Marketers have little consensus about what personalization means or how to achieve it.
That's the conclusion of Deloitte's fourth study of how digital experiences are shaping customers' expectations and shopping behavior.
The report found shoppers are increasingly willing to share personal data, such as location and personal details, because they understand that doing so can lead to an improved online experience. It also suggests retailers have been "painfully slow" to migrate from a campaign mindset, where everything is planned around sales events, to one that truly focuses on the customer.
I couldn't agree more.
But wait. The report also warns:
- Retailers should embrace the native capabilities of their digital touchpoints and integrate with platforms where their customers are already interacting at scale rather than trying to build such platforms themselves.
More specifically, Deloitte suggests it's a "fallacy" to believe "any single retailer, which only interacts with a customer six to eight times a year (in a mostly transactional manner), can gather enough information to provide a meaningfully personalized experience."
Retailers Have Plenty of Data
This is a head-scratcher, to put it mildly.
The Deloitte report seems to be referring only to interactions through a retailer's web site.

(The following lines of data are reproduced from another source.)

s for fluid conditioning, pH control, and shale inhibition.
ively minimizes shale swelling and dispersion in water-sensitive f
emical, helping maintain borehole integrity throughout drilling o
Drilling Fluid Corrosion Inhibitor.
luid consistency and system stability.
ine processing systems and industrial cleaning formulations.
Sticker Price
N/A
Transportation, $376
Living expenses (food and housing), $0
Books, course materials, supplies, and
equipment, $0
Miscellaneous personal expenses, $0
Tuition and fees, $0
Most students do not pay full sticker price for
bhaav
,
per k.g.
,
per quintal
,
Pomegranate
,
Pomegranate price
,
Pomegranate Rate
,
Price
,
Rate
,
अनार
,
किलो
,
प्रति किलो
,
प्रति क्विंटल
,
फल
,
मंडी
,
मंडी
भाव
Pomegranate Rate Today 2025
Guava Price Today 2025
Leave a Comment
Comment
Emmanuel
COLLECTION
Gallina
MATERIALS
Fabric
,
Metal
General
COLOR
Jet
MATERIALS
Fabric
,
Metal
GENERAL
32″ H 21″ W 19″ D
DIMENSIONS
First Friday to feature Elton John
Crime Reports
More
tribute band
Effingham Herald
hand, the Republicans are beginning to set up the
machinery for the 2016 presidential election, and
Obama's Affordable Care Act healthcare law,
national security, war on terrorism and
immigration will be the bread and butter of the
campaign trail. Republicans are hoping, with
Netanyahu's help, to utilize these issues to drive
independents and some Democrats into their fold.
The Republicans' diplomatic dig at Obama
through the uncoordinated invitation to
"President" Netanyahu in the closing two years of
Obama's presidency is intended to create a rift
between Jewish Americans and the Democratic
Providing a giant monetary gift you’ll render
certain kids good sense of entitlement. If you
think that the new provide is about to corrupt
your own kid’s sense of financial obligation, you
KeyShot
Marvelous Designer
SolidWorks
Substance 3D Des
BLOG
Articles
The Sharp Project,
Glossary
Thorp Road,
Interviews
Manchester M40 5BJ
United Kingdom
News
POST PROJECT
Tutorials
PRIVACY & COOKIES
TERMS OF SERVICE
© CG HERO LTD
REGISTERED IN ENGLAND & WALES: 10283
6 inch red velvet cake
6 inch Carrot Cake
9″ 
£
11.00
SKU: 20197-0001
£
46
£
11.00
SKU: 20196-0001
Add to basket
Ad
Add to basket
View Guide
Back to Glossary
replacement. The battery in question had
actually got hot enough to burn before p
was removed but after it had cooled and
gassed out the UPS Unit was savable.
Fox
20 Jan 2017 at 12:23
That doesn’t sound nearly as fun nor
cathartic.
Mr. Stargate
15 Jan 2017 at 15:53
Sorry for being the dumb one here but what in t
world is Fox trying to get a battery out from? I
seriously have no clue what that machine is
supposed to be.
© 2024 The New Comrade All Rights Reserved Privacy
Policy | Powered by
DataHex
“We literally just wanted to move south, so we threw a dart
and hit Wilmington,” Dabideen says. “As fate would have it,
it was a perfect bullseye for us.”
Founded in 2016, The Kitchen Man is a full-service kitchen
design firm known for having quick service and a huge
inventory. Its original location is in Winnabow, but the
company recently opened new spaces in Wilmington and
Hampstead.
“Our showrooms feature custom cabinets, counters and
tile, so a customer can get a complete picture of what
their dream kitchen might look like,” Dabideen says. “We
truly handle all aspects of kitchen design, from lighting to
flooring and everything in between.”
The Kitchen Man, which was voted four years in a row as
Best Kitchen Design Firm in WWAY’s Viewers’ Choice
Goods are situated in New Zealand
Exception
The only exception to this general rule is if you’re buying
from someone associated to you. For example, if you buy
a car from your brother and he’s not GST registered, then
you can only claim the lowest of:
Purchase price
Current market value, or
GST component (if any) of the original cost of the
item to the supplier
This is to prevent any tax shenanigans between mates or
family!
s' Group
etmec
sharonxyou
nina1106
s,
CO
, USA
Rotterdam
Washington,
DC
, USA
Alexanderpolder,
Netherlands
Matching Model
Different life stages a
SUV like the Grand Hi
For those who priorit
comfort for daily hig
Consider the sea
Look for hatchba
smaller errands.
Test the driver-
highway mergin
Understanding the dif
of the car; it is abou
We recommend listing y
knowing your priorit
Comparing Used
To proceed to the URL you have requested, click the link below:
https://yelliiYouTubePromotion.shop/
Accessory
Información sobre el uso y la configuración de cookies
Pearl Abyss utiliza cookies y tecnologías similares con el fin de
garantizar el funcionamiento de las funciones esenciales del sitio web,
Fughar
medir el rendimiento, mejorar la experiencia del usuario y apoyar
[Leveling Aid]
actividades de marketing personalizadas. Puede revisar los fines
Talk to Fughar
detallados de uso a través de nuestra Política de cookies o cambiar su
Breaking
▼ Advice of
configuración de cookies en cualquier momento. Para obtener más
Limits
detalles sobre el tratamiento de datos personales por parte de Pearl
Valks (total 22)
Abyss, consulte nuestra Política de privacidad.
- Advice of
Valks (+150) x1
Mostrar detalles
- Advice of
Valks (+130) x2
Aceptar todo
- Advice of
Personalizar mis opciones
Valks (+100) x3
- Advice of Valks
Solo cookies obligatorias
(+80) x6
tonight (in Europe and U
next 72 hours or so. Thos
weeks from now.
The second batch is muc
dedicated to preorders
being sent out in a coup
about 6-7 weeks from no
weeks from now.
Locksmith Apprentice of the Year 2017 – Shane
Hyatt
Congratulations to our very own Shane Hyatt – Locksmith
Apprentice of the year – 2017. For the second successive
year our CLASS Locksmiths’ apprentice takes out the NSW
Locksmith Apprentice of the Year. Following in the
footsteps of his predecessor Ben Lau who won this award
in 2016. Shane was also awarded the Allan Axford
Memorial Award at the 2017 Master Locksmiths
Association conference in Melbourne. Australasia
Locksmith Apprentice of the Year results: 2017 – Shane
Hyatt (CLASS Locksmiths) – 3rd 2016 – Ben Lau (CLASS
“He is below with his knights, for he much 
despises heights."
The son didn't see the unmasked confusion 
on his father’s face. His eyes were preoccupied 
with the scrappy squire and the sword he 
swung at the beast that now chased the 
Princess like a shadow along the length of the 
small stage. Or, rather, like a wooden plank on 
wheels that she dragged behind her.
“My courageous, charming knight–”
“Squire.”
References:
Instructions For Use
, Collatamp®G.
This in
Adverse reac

But that's just one of the many channels that smart marketers are using to interact with their customers on a far more frequent basis.
Many retailers send customer email once a week or once a day. Push notifications and in-app messages regularly ring out on customers' phones, and brands are constantly engaging on social media.
That sounds like six to eight interactions a month at a minimum — not per year — to me.
Those interactions provide plenty of data from which retailers can build "meaningful personalization."
Some Retailers Get It Right
Yes, in some organizations, all this information remains siloed, robbing marketers of the information they need to personalize based on both behavior, preferences and intent.
But I also see many innovative retailers that are breaking down silos, integrating their data, and finding they've got plenty with which to create a better, more personalized, customer experience by using data from every channel to improve the experience on any individual channel.
Fulfilling the Potential of Personalization
It's not clear exactly what Deloitte means by "meaningfully personalize."
It's a good bet that most marketers aren't sure, either.
There is so much noise and confusion about personalization that I can hardly blame marketers for being confused and consultants for being imprecise.
To me, meaningful personalization means using information gleaned from multiple channels — in-store, email, online, mobile — to provide an integrated cross-channel experience that reflects an individual customer's interests and behaviors.
Incorporating Context Into Personalization
When it comes to personalization, context matters. If a customer is new to a brand, a savvy retailer is going to start by personalizing based on acquisition source by leveraging the data that they have on that individual and also analyzing the behavior and interests of other customers acquired through that same source.
How does this plays out in terms of personalization? If the consumer came to the brand, say, by searching for winter boots, he’ll see website content featuring winter boots as well as recommendations for products that customers who came through similar search terms actually went on to purchase.
Once that customer has established multiple engagements with the brand, marketers will use the full omnichannel dataset to personalize based on deeper insights from historic behaviors, product interests and even predicted behaviors.
It's entirely possible for retailers to "meaningfully personalize," on their own platforms — and I can tell you that from experience. Retailers are increasing revenue from email while reducing customer churn and boosting repeat purchase rates.
Clearly, this is meaningful personalization — to customers, to marketers, and to the bottom line.